The season was not without casualties, of course, which while expected, is always sad. Of course, before mating season even began, we lost Wacker’s beautiful male, Etienne. And then, early in the season, we lost the adult female at the Pilsen site, Bryanne, who had established that nest with her mate, Lyn, seven years ago. Shortly after she laid three eggs, Animal Control found her on the ground near the site. Although she lived to make the trip to raptor rehab, she died the next day. An examination revealed she had a ruptured oviduct which, along with debris, had accumulated into a cyst.
We also lost a number of chicks, which is again expected. Two of the four Wacker chicks died shortly after hatching. We also lost a chick each at the Broadway and UIC sites. And we lost a few more to fledging – two females from Evanston and the only male from the MCC nest.
Which brings me around to saying that we thought we’d lost one female from Evanston and a male and female from the MCC nest, but no! Although I feel badly for the loss of the Evanston female, Brigid, I am happy to report that due to a leg band mix-up, the MCC female that went down with a keel bone fracture survived and was released awhile ago. The MCC female had been bunking with Brigid while they recouped and somehow the leg band numbers got switched in the record, meaning I got a report that the MCC female had died of asper and the Evanston female had been released, when in fact, it was the other way around. Anyway, I decided to name her Tabitha for a woman St. Peter resurrected – seemed appropriate!
The other MCC female fledged just fine on her own, and though we always cringe at the idea of a chick getting out of Chicago without a leg band, I am tickled she did her thang without any drama. About a week after she fledged, I had a report from peregrine watcher Dawn that a trio of birds, two adults and a juvie, were flying maneuvers over the big vacant lot on Roosevelt, just south of the nest. Since that is firmly within Herc and Max’s territory and Dawn mentioned that the chick looked “very large”, we’re all pretty certain that was the MCC family. Anyway, since then, I’ve seen Herc and/or Max perching on various buildings in the MCC area, but rarely together, which is normal for them in the “off time”.
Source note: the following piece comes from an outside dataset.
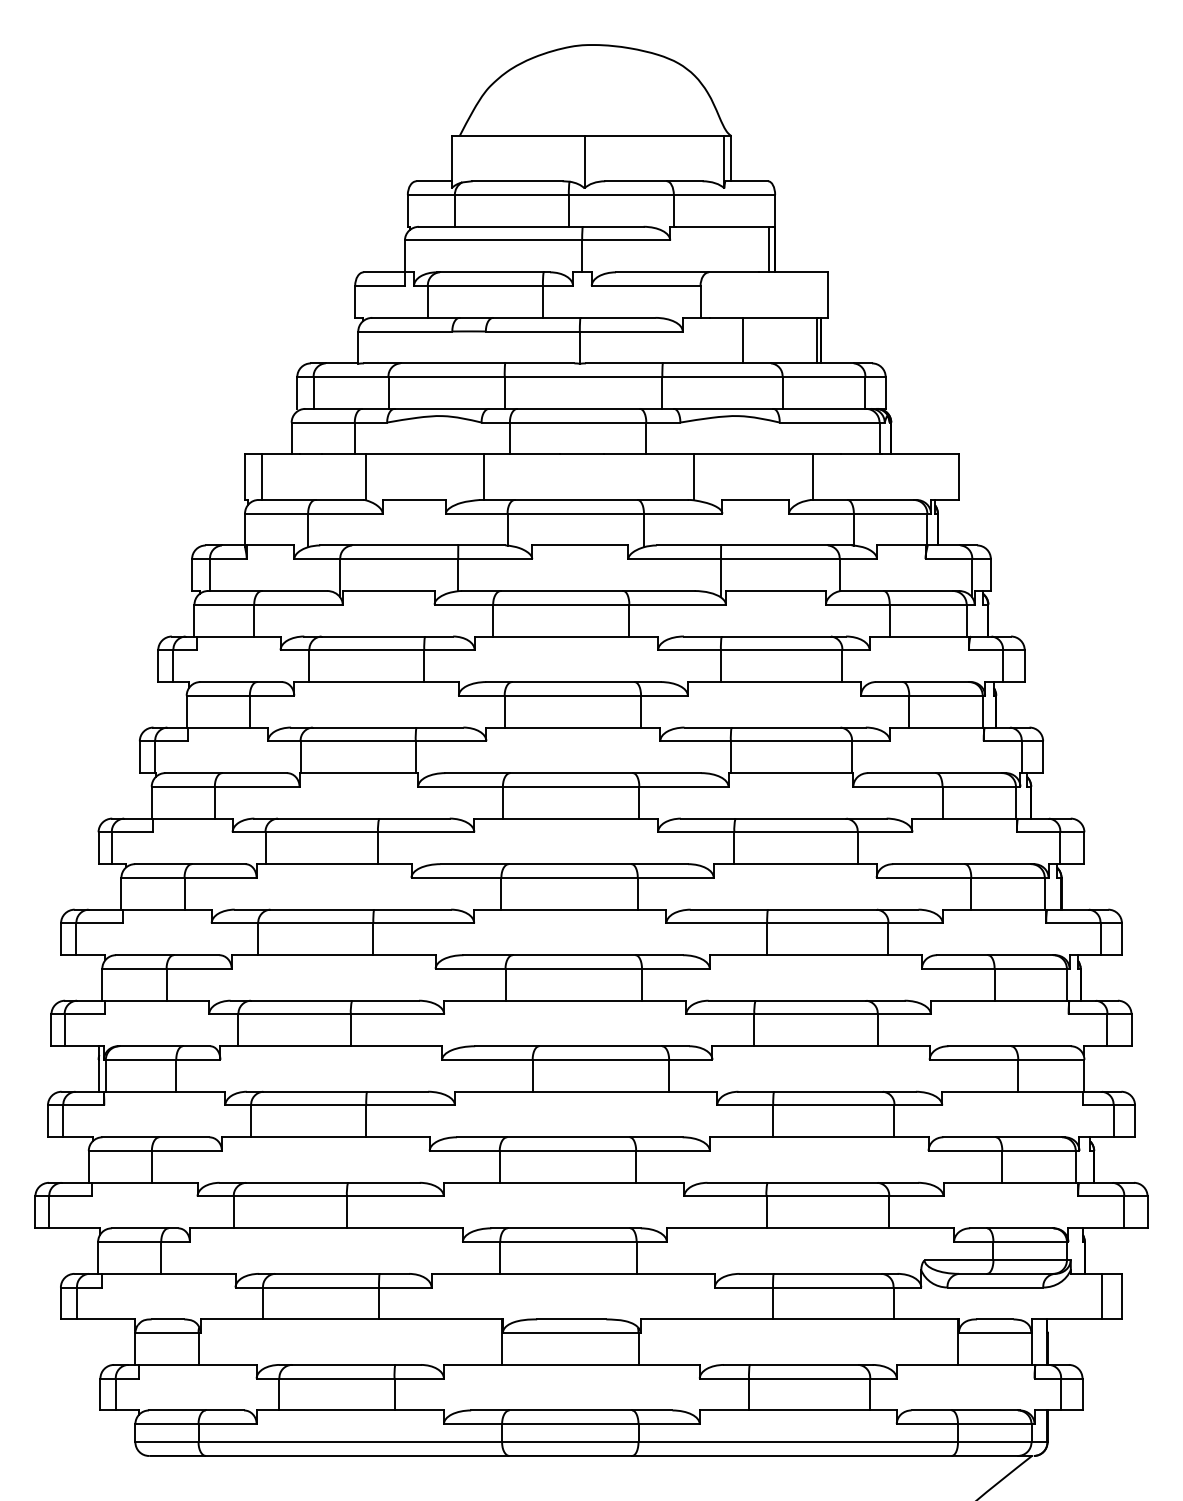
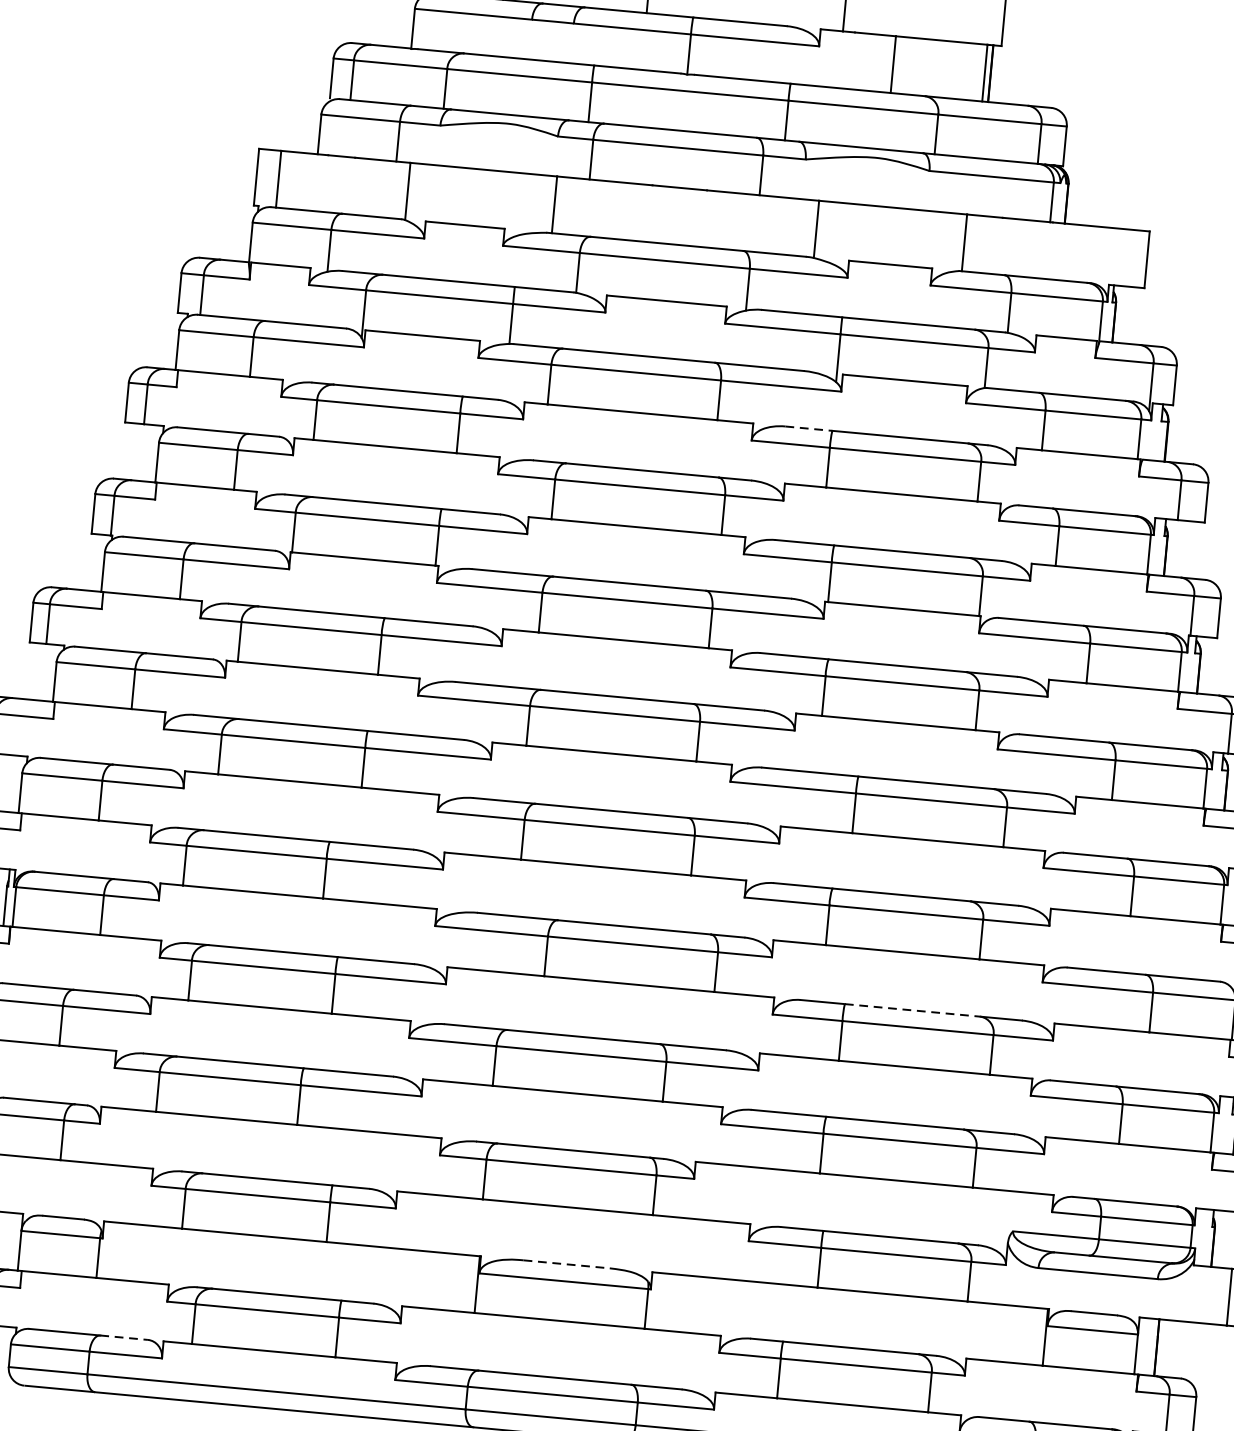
line: (702, 636) -> (808, 428), solid -> dashed
line: (828, 1091) -> (912, 1010), solid -> dashed
line: (571, 1319) -> (566, 1264), solid -> dashed
line: (225, 1410) -> (124, 1337), solid -> dashed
I got some really exciting news from Isabel here at work. Isabel has been doing a genetic study of the Chicago peregrines for her dissertation. Today, she let me know that she’s fairly confident Hercules and Max have been our MCC adults since at least 2002! That made me really happy. Hopefully, Herc and Max will have many more years at the MCC.
In mid-August, Mary, Isabel and I hosted a small party here at the museum for all of the magnificent and tireless peregrine volunteers. The party was a great success and it was wonderful to meet so many people I’d only heard about over the years as well as catch up with the many good friends I’ve made through the peregrine program. My only regret is that it was so crowded, I didn’t get much of a chance to chat with anyone for more than about 10 minutes. Oh well! Now we’ve met and I’ll be looking forward to meeting them again in seasons to come!
That’s about all there is to report. I imagine I’ll post from time to time over this long off-season when something of note happens. Until then!